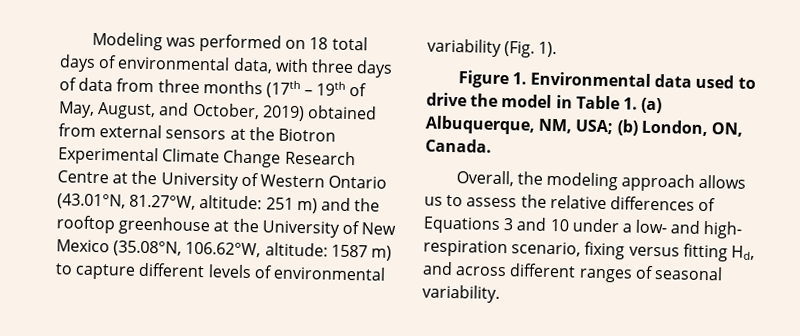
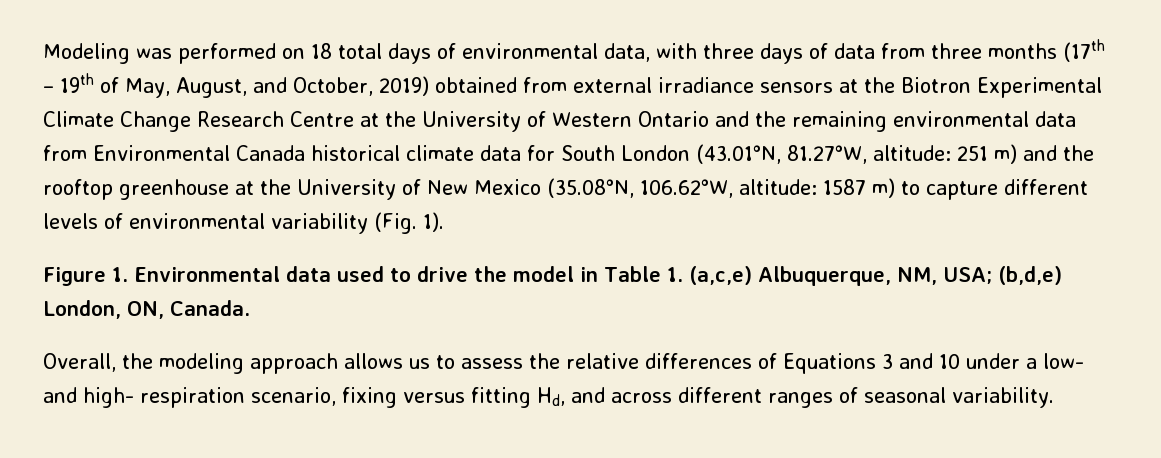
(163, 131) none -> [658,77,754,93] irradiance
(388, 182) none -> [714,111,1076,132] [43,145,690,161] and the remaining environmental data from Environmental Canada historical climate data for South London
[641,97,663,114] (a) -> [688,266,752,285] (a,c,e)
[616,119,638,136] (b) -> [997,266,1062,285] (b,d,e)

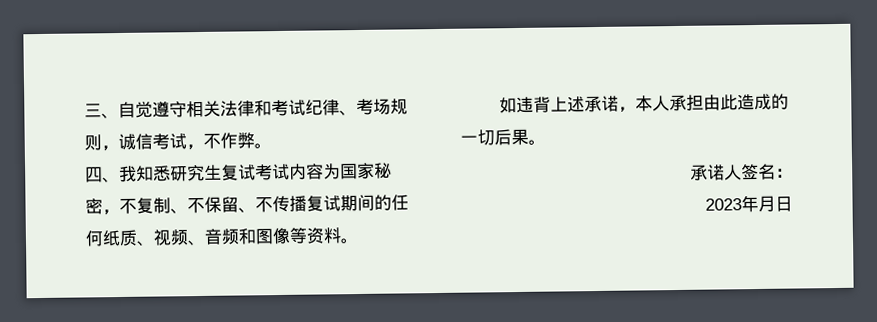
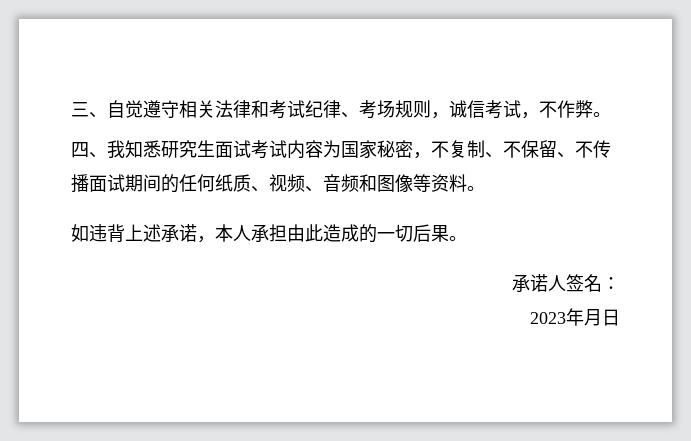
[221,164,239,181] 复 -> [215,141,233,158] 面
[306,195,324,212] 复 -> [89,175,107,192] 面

────────────────

Would you transcribe exactly, and only, the lines from the one containing "[641,97,663,114] (a) ->" through the last line of the records above, both included, leaving out the pictures?

[641,97,663,114] (a) -> [688,266,752,285] (a,c,e)
[616,119,638,136] (b) -> [997,266,1062,285] (b,d,e)

[221,164,239,181] 复 -> [215,141,233,158] 面
[306,195,324,212] 复 -> [89,175,107,192] 面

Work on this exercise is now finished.